Amorim, a propósito, fala com amplo conhecimento de causa sobre o que significa participar da Assembleia Geral das Nações Unidas.

"Obviamente eu acompanhei o Lula, fiz discurso na Assembleia Geral quatro vezes (duas vezes no governo Itamar Franco, porque ele não foi, e duas vezes no governo Lula, por circunstâncias diversas). Então, eu sei qual é a expectativa daquele ambiente. Sei como os meus colegas esperavam, até aquela recomendação para o Brasil, como é o primeiro a falar, para não deixar de ter uma visão ampla do cenário internacional, de falar da paz no Oriente Médio, da necessidade de desenvolvimento da África, da integração da América do Sul, enfim, essas coisas todas que não estão na agenda do Bolsonaro. A submissão evidente aos EUA, essa reiterada declaração de amor ao presidente Trump, os agradecimentos gratuitos não sei bem por quê, inclusive seguir a agenda dele [Trump] no que diz respeito a essa questão de defesa religiosa e ênfase na questão religiosa... Enfim, tudo isso surpreende e choca.", diz Amorim.

Outro ponto abordado pelo ex-chanceler é a histórica tentativa do Brasil de conquistar uma cadeira no Conselho de Segurança da ONU. Mas, com Bolsonaro no poder, isso não passa de sonho.

"Enquanto tivermos esse personagem no governo, esquece. Há poucos dias, o Brasil não conseguiu ser eleito nem para o comitê de pesca da Organização Mundial do Comércio, vetado pela Índia, coisa que eu jamais poderia imaginar na vida. Porque o Brasil se colocou contra as teses dos países em desenvolvimento de tratamento diferenciado.
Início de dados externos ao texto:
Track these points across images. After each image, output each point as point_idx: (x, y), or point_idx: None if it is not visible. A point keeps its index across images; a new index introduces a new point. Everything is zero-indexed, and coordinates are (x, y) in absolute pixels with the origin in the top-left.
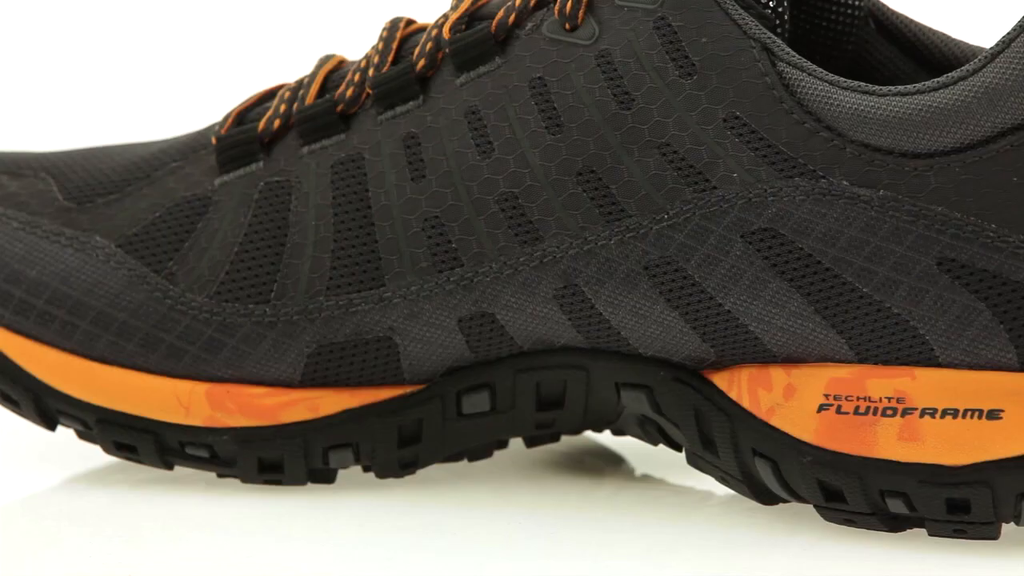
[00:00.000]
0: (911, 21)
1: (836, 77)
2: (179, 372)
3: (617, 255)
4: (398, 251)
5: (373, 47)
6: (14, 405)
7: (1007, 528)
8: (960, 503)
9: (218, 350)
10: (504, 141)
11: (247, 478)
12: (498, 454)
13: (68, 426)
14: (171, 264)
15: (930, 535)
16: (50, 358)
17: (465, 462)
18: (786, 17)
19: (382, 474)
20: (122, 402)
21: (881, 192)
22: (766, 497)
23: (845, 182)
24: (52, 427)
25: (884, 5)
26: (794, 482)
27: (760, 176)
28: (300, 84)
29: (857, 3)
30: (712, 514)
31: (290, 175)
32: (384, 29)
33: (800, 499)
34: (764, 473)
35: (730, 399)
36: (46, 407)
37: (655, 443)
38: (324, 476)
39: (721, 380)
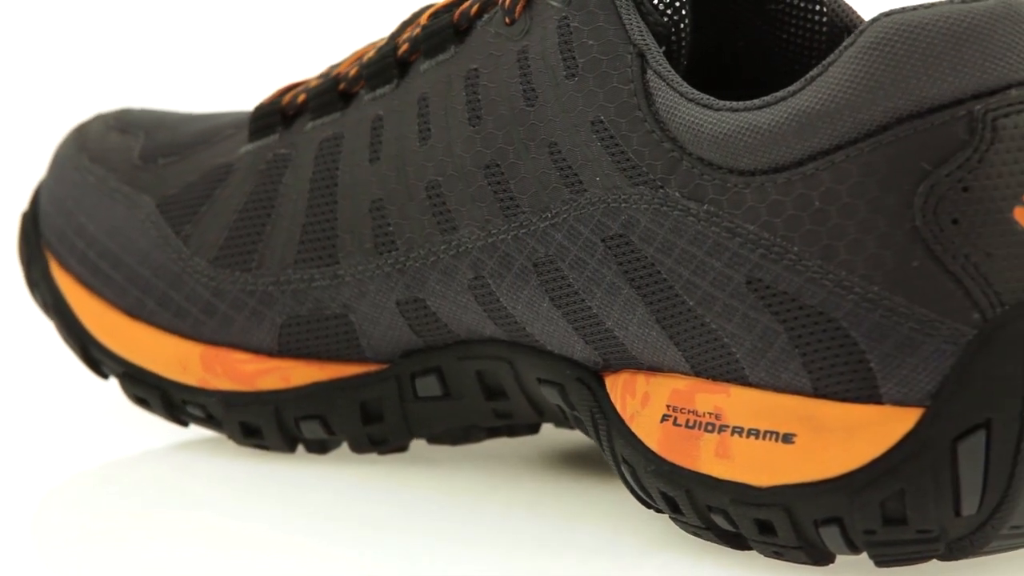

Essa submissão aos EUA não rende nada para o Brasil. Não sei se pode render para algum setor específico, não vou entrar nisso, quando houver mineração na Amazônia. Essa coisa toda na Amazônia não é só para garantir soberania no sentido de que a responsabilidade é nossa, mas ele [Bolsonaro] deu o recado sobre as terras indígenas, sobre as reservas Yanomami, e o objetivo é obviamente esse da mineração. E ele já disse no passado, talvez não tenha sido explícito, mas ele falou "vamos ter projetos conjuntos com os EUA". E quais são esses projetos conjuntos? Ele mesmo indicou: a mineração. Isso é uma ambição antiga dos EUA", completa o ex-chanceler.